In his first days as monarch, King Charles has been visible and engaged. As he did a few days earlier at Buckingham Palace, he greeted well-wishers and shook hands outside Hillsborough Castle. Those kinds of gestures, a well as public sympathy over his mother’s death and blanket media coverage of the new king, have given him a boost in public opinion. A YouGov poll showed 63% of Britons saying he would make a good king, a big bump from 32% in May.
The queen’s coffin was flown to London and taken to Buckingham Palace later on Tuesday, as tens of thousands of people jammed the streets nearby. On Wednesday, the coffin will be taken atop a gun carriage to Westminster Hall, where the queen will lie in state for four days to give Britons and tourists alike a chance to say farewell to the nation’s longest-serving monarch.
Already, some in London were lining up outside Westminster on Tuesday to witness their share of history. U.K. officials warned that the lines could extend for miles and take up to 24 hours to make their way through. Train services said they would keep trains running overnight from other parts of the country to allow those living in other cities a chance to arrive in London. A state funeral planned for Monday is expected to draw a million people.
Some mourners in Scotland spent five hours or longer waiting in line and in some cases overnight to see the queen’s coffin. The line, in some cases seven or eight people wide, stretched for more than a mile in an event local officials said had no precedent. At dawn, the line was still an hour long.
Guards outside the cathedral told visitors that no food or drink was allowed inside. “Anyone want a pork pie?” asked one woman. Anything not eaten was put into overflowing trash cans. Guards also reprimanded people for taking out phones.
But as if with the snap of a finger, the frenzied mix of Scots and tourists muted themselves the moment they stepped into the ornate, warmly lighted cathedral where the queen’s body lay in rest.
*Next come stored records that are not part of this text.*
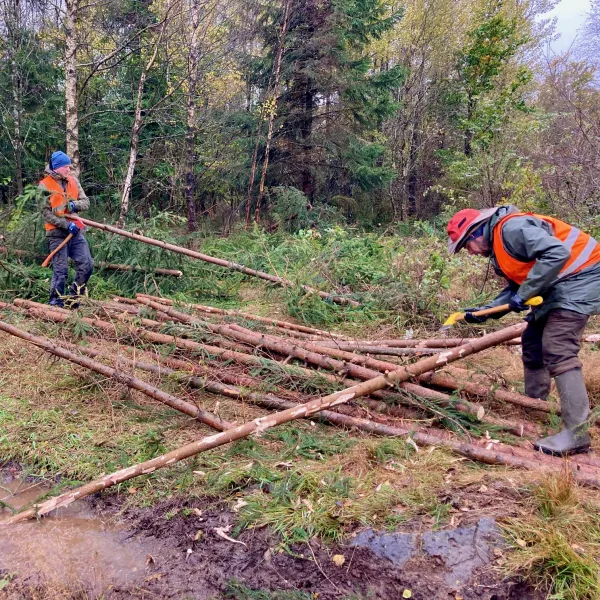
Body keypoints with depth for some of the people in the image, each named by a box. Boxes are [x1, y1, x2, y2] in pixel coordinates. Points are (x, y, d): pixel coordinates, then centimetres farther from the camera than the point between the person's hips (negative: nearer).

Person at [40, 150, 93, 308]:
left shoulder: (73, 181, 8)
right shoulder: (45, 185, -7)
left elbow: (86, 202, 7)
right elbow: (46, 213, -12)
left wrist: (75, 204, -16)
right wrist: (66, 224, -20)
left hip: (76, 231, 5)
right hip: (57, 233, -5)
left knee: (86, 265, 1)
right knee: (61, 271, -4)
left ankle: (73, 298, 15)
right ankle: (55, 304, 8)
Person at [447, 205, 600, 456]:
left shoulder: (512, 228, -20)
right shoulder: (498, 245, 12)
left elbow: (557, 253, -31)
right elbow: (515, 286, 15)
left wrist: (524, 294, -26)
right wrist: (485, 311, 5)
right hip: (558, 285, 11)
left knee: (557, 350, -17)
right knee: (533, 342, 14)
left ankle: (576, 432, -15)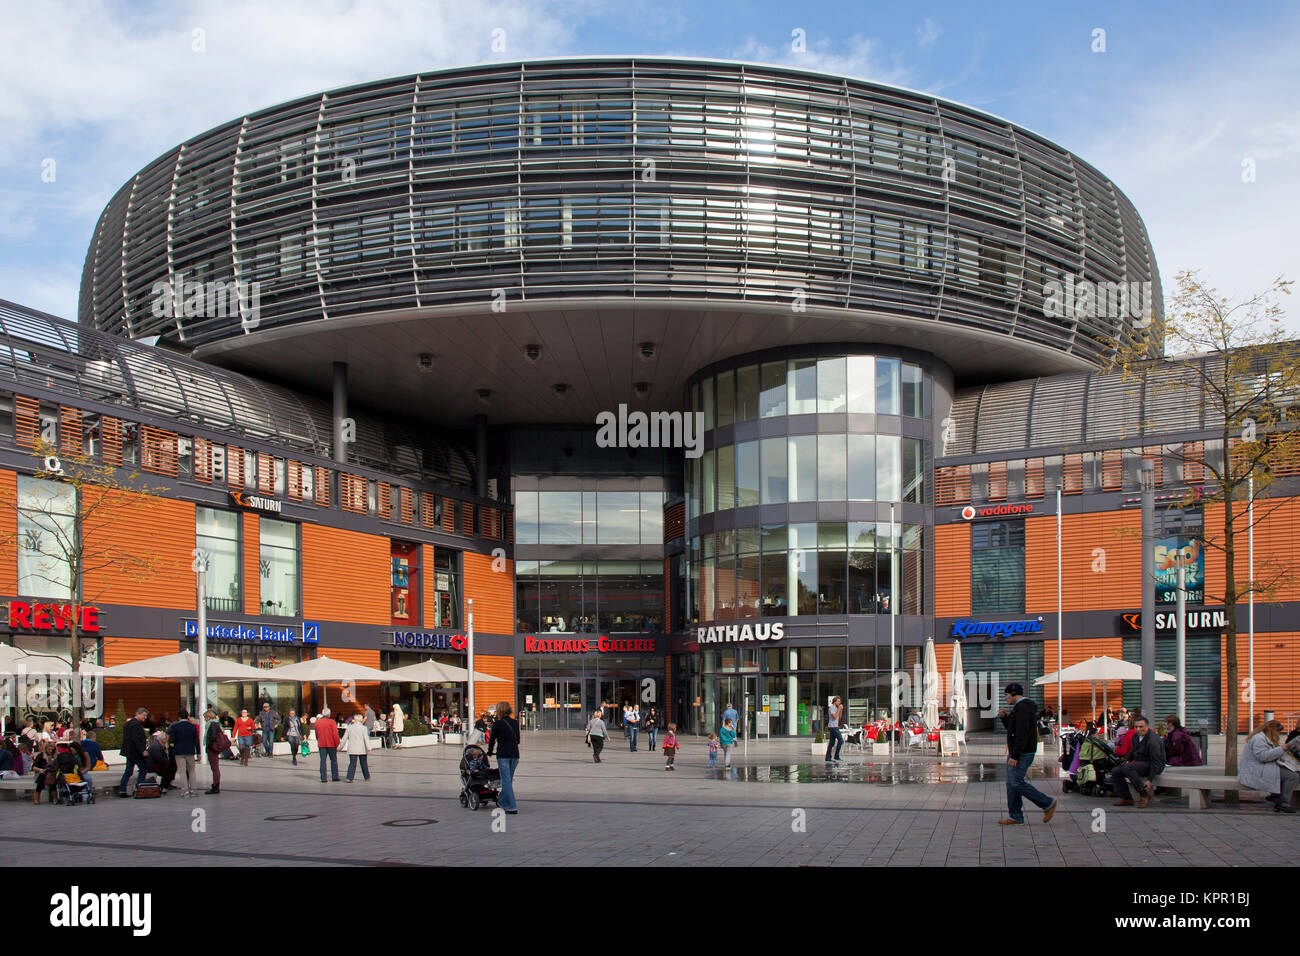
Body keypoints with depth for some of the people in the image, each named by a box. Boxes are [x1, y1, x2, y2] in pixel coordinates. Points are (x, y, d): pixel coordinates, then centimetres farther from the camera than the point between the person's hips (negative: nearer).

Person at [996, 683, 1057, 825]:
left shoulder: (1023, 708, -17)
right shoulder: (1019, 707, 17)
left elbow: (1021, 733, -24)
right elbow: (1011, 728, 27)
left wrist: (1015, 756, -26)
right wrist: (1004, 717, 8)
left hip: (1022, 753, -10)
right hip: (1015, 752, 10)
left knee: (1017, 783, -10)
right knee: (1011, 783, 7)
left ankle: (1048, 804, 2)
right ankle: (1015, 817, 9)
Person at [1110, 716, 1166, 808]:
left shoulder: (1153, 740, -21)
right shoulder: (1135, 736, 6)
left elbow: (1156, 762, -23)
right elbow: (1132, 751, 24)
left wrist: (1149, 780, -28)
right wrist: (1127, 760, 2)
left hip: (1152, 766, -9)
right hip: (1139, 764, 9)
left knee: (1127, 768, -33)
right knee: (1115, 772, -5)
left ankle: (1145, 795, -23)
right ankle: (1127, 798, -1)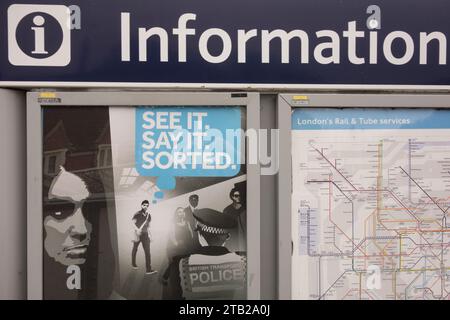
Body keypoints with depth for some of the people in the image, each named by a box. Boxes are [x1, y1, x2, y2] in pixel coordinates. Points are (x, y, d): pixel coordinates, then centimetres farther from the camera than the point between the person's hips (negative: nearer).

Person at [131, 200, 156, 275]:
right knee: (135, 249, 15)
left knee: (147, 251, -7)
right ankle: (133, 264, 39)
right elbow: (133, 223, -12)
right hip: (137, 234, -3)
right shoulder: (137, 214, -8)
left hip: (145, 235, 3)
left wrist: (149, 232, 13)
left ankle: (148, 269, -10)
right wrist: (137, 229, -28)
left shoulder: (148, 215, 6)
People shuffled down both sides of the closed coffin. During one moment, two church officials in red vestments said a prayer that ended with “God bless the Queen.”
The coffin itself was elevated on a table or pedestal in the middle of the church, standing about 6 feet above the floor. It was draped in the mostly red-and-gold royal banner of Scotland. On top of the coffin sat a floral wreath, as well as the jeweled crown of Scotland.
In addition to the police officers that lined the aisles, four members of the Royal Company of Archers, the British monarch’s ceremonial bodyguards in Scotland, guarded the coffin. Each stood at a corner of the coffin, their heads slightly tilted toward the longbows they held in front of them, arrows tucked into the right side of their dark green tunics.
The crowd gazed at the coffin as they inched forward. One security guard on Monday night gently asked a woman who had stopped walking to move forward.
After hours of waiting, people spent perhaps three minutes in the cathedral. Once outside again, many of them did what they couldn’t do inside: They took out their phones and took a selfie.
—Max Colchester contributed to this article.